▶ WORK TASK A
Answer these questions using the memorandum decision on the Santiago loading accident:
(i) What nationality is the plaintiff corporation?
(ii) From which defendant did Miller lease the crane?
(iii) At what amount have the parties agreed to fix the damages?
▶ WORK TASK B
Pick up the memorandum decision on the Santiago loading accident after its final sentence and carry it forward.

▶ PASSAGE PROVIDED

******

"Finagrain" Compagnie Commerciale Agricole et Financiere, S. A. v. Miller Compressing Co.

349 F. Supp. 288 | E.D. Wis. | 1972

MEMORANDUM DECISION AND ORDER

REYNOLDS, District Judge.

This case arises out of a loading accident that damaged a winch on the oceangoing vessel Santiago which was owned by plaintiff. Plaintiff is a Swiss corporation; defendants are three Wisconsin corporations and one Wisconsin citizen. Defendant Miller Compressing Company (hereinafter “Miller”) was the general contractor engaged to load the ship. For this operation Miller leased a crane from defendant Best Cranes, Inc., according to a written agreement which provided, among other things, that Best Cranes supply both machine and operator. Defendant Tom Wegener was that operator. Vince L. Schneider Enterprises, Inc., which owned and operated Best Cranes, its subsidiary, was named defendant but was later dismissed from the suit by stipulation of all the parties. The remaining parties have agreed to fix the damages at $4,500 and to dismiss plaintiff’s claim. The cross-claims of defendants Miller, Best Cranes, and Tom Wegener are still before this court. The parties have agreed to submit to the court the question of ultimate responsibility for payment of the agreed damages. They have stipulated to the record before the court and have submitted briefs on the question of liability.

******

▶ Saved entries
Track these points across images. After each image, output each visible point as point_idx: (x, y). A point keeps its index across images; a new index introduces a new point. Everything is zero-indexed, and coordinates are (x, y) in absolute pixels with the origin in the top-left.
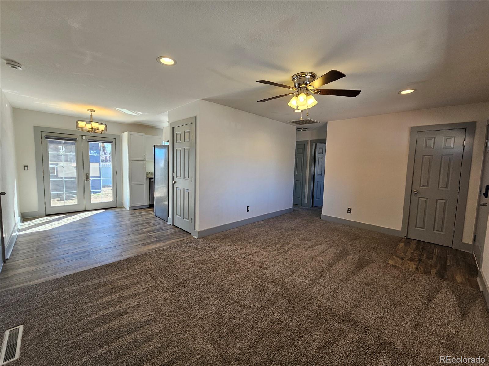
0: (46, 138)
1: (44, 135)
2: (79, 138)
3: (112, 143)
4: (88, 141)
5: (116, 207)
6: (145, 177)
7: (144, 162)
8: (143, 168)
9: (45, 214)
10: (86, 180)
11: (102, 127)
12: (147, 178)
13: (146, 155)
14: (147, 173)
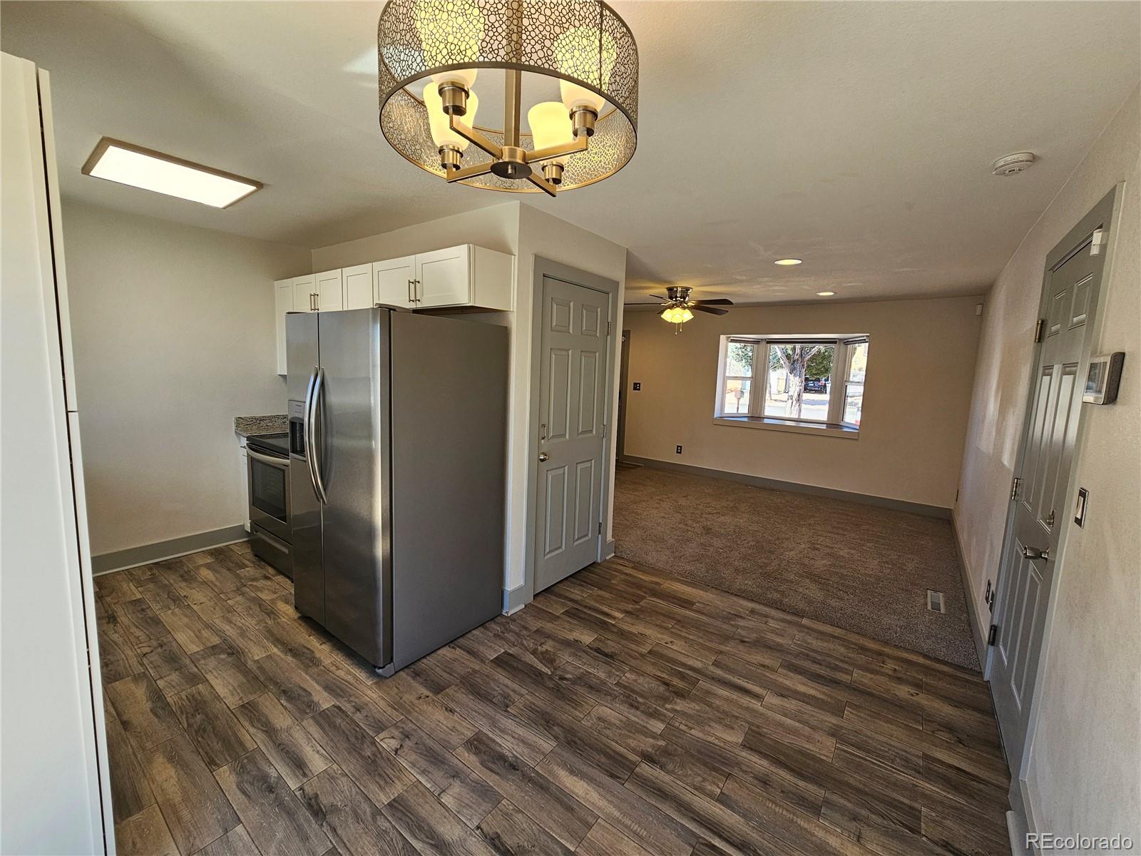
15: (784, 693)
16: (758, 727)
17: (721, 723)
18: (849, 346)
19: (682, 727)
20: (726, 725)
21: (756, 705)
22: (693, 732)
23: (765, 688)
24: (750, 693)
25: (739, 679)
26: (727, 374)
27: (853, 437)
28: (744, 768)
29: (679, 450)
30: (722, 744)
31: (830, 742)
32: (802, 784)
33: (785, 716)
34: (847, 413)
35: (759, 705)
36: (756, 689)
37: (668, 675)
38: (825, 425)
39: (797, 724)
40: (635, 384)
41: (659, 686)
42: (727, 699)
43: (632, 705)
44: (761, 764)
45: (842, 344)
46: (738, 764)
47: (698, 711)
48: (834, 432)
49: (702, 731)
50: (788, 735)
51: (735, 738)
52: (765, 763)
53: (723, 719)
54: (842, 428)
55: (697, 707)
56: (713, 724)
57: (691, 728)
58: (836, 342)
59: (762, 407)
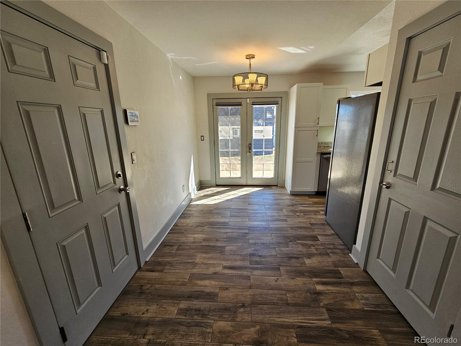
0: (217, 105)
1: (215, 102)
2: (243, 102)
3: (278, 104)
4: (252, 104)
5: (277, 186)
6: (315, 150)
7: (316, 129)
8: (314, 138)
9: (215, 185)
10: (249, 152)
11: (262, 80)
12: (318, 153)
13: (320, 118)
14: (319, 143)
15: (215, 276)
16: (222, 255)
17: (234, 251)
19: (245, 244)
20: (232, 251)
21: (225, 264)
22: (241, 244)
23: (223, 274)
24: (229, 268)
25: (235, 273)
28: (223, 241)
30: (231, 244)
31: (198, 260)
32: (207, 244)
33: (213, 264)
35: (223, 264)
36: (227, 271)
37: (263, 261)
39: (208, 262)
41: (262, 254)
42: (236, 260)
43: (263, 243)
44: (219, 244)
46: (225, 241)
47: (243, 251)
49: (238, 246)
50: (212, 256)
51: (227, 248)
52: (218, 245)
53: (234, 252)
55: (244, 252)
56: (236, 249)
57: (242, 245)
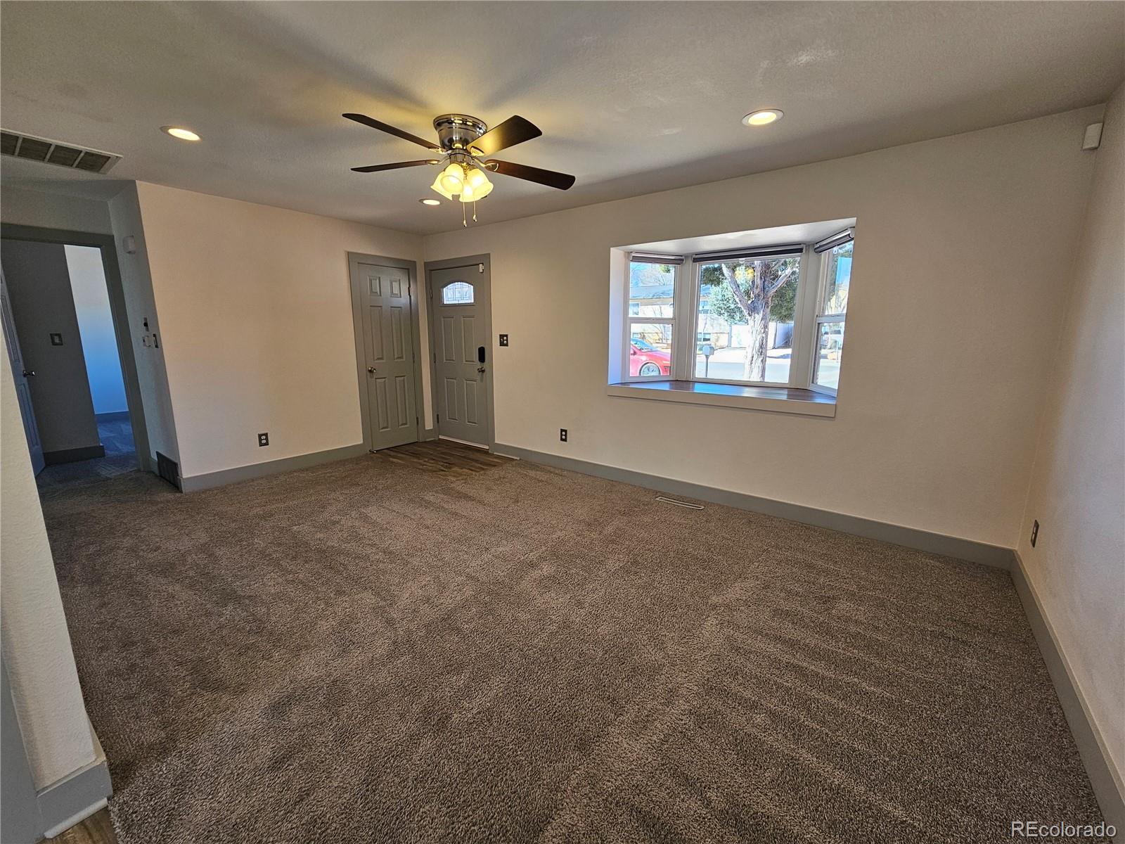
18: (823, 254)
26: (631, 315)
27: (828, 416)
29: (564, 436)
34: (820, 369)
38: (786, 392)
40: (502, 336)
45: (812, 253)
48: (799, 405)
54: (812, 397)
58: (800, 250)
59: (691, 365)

******

▶ FINAL ANSWER A
(i) Swiss
(ii) Best Cranes, Inc.
(iii) $4,500

▶ FINAL ANSWER B
These claims raise two questions: first, for purposes of liability to plaintiff, was Tom Wegener a borrowed or special employee of Miller for this job, or did he remain in the employ of Best Cranes? Further, if by operation of law Tom Wegener became a special employee of Miller, was Best Cranes in choosing him as the operator to send to Miller so unwise as to be negligent? The second question concerns the legal effect of the indemnification clause included in the written rental agreement between Best Cranes and Miller. Applying Wisconsin law, I resolve both questions against Miller but find that these determinations do not dispose of the case. The record before me raises an issue of fact which must await determination by the trier of fact. That issue concerns whether or not Best Cranes was negligent in its choice of an operator for this job.

The accident occurred on or about November 16, 1968, the third or fourth day of the ten-day loading operation. It was a very windy, stormy day; the wind and choppy waves were causing the ship to move about. Wegener was using a crane with a five-ton magnet attached to its 100-foot boom. The cab of the crane was about twenty feet below the level of the deck. Wegener could not see the hold he was loading or the deck of the ship. Before each work shift, he and his signal man, who was an employee of Miller, would make practice runs to de*291termine the proper boom angle. Once set, this angle is changed only at the instigation of the signal man. Next, they would “mark” the ship at the point to which the boom should extend on a properly positioned swing. The crane operator controls the swing by playing out more or less of the line to which the magnet is attached and by varying the speed of the swing. It is important to establish a consistent rhythm. Because of the operator’s limited visibility, it is the signal man’s job to signal him to stop the swing if it is liable to hit somebody or something on deck, if the load is starting to “dribble,” or for any trouble he can see arising. The operator watches for these signals.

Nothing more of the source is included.